Computer system breached; technicians printed bogus tickets, investigators allege
D.C. officials were told last year that lax enforcement of security procedures made it possible for a handful of contract employees to steal tens of thousands of dollars in lottery tickets and prize money, according to records released this week in response to a Freedom of Information Act request filed with the D.C. Lottery and Charitable Games Control Board.
An investigation conducted by Battelle Memorial Institute in August 2006 determined that the ticket thefts were most likely committed by field service technicians employed by Lottery Technology Enterprises, a District-based joint venture between GTECH Corp., New Game Technologies and Opportunity Systems Inc.
Lottery officials learned of questionable ticket sales in December 2005, when several District retail locations began complaining about unauthorized ticket sales charged to their accounts. In each case, the sales were recorded as occurring after the retailers' business hours. Surveillance footage and audits of ticket stock showed that no one was at the retailers' lottery terminals when the tickets were supposedly sold.
Battelle, a technology consultancy, concluded that LTE technicians probably created the unauthorized tickets by manipulating radio communications technology that is used to transmit ticket purchases from retail terminals to the D.C. Lottery's central system. Battelle determined that many lottery retailers failed to enable encryption security on their machines. LTE technicians were thus able to gain remote access to these machines and, using spare lottery terminals, were able to print lottery tickets without paying for them, Battelle found.
In about 5,600 transactions over a seven-month period, the perpetrators made it appear as if purchases had been made at one of more than three dozen lottery terminals at authorized locations.
All told, the perpetrators created $86,000 in phantom DC Lucky Numbers, DC-4, D.C. Keno and Powerball tickets, with more than $70,000 in prize money.
Lottery Technology officials did not return calls seeking comment. A spokesman for GTECH, a lottery hardware and software vendor based in Providence, R.I., also did not respond to repeated calls.
Jay Young, chief operating officer for the D.C. Lottery, said the board worked with the FBI to identify at least three LTE employees suspected of committing the fraud. The company later fired the workers, but investigators did not have enough evidence of wrongdoing to bring criminal charges.

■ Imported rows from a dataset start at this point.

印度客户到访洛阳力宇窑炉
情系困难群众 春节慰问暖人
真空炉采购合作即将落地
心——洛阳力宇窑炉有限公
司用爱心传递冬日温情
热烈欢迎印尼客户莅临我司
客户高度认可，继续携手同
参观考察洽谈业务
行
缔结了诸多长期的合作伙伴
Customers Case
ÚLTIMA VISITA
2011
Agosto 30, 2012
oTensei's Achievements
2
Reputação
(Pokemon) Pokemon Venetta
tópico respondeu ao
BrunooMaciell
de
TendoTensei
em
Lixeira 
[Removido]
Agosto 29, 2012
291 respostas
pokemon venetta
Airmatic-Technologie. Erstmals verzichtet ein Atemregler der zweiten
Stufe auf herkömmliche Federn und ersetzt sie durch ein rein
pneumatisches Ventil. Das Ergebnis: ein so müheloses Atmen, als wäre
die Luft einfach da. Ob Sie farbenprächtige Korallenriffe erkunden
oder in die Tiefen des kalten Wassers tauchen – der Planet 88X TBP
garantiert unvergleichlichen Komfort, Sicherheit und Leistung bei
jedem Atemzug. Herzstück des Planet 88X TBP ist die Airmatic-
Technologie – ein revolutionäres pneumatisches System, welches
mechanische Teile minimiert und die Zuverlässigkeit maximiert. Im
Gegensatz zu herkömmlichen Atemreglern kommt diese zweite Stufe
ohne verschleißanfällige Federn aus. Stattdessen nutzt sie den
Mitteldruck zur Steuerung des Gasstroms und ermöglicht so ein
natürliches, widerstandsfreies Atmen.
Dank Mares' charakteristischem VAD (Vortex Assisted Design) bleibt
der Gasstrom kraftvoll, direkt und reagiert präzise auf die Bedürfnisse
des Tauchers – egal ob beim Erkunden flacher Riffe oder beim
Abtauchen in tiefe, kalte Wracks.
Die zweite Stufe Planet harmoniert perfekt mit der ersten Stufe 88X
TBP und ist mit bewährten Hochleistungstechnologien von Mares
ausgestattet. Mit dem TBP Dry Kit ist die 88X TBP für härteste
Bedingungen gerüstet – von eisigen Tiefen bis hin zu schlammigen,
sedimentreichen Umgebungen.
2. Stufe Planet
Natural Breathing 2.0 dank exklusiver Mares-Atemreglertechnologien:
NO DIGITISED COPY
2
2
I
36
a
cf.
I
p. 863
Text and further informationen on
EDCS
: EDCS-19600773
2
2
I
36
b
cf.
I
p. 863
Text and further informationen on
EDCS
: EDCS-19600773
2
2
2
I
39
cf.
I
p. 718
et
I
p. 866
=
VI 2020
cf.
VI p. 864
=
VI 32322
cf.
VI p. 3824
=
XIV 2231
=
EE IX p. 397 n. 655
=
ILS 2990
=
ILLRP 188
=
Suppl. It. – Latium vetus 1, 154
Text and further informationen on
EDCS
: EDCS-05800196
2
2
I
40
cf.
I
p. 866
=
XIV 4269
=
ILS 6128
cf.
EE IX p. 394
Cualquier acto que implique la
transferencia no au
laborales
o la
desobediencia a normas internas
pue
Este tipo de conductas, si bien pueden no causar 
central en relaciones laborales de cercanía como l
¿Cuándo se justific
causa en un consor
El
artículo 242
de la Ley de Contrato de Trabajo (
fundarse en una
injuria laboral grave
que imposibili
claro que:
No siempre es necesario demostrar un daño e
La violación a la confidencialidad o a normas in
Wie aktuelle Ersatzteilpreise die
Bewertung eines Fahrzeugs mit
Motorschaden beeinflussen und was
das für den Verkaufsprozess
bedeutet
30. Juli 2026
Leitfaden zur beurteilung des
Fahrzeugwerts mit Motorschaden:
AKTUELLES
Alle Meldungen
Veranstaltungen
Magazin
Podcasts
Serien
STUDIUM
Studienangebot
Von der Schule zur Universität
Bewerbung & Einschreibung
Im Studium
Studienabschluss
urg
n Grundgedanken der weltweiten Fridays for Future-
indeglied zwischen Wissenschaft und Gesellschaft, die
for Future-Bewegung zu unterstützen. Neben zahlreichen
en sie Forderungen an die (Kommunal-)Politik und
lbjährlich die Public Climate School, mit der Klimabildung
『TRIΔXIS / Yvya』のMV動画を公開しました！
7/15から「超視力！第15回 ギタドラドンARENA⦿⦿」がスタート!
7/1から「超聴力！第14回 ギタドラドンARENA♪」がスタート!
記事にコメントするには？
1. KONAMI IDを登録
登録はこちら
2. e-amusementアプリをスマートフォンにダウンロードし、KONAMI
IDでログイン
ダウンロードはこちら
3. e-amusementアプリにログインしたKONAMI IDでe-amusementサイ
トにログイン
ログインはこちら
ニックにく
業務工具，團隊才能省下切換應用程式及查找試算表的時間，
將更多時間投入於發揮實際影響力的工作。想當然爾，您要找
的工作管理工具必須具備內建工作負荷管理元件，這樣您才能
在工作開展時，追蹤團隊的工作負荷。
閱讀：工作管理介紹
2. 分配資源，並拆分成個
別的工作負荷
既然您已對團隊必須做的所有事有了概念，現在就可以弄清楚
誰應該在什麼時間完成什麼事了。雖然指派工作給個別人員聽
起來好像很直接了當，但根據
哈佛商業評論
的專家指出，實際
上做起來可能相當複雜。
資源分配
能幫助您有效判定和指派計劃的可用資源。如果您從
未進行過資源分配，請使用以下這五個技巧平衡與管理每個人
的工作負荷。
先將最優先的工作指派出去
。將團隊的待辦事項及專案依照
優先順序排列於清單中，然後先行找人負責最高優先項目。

LTE has since repaid the District government the purchase price of the stolen tickets, but not the resulting prize money. Ben Lorigo, executive director of the District's Office of Integrity and Oversight, said the D.C. government is seeking to recoup the lost winnings as well as monetary damages from Lottery Technologies, though he declined to say how much.
"We're just looking to be made whole here," Lorigo said.
The Battelle report found that the "radio communications being used by the [lottery] system had a previously undiscovered vulnerability. This vulnerability permitted an unauthorized lottery terminal to enter 'rogue' transactions into the system, producing apparently legitimate tickets that could be cashed as winners."
According to Battelle, GTECH has since put in place a technological fix that should prevent unregistered lottery terminals from being used on the network. The terminals used to print the stolen tickets were never found.
The Battelle audit also faulted Lottery Technology's management processes on multiple levels, from a failure to conduct thorough background checks on employees to the lack of strict controls over who had access to lottery terminals.
News of the phantom tickets comes at a sensitive time for GTECH and LTE; the D.C. government is soliciting requests for proposals to rebuild the city's aging gaming system. Installed in 1985 — with minor upgrades a decade later — the technology that powers the District's lottery system is among the oldest in North America. The city is expected to award the contract early next year.
The D.C. Lottery retailers affected by the scam were never told how the thefts were carried out. The D.C. government simply refunded to retailers the money it gained from the ticket sales. The stores were allowed to keep the commissions made on the bogus tickets.
Last year, the D.C. Lottery sold more than $266 million in tickets, generating almost $74 million for the city.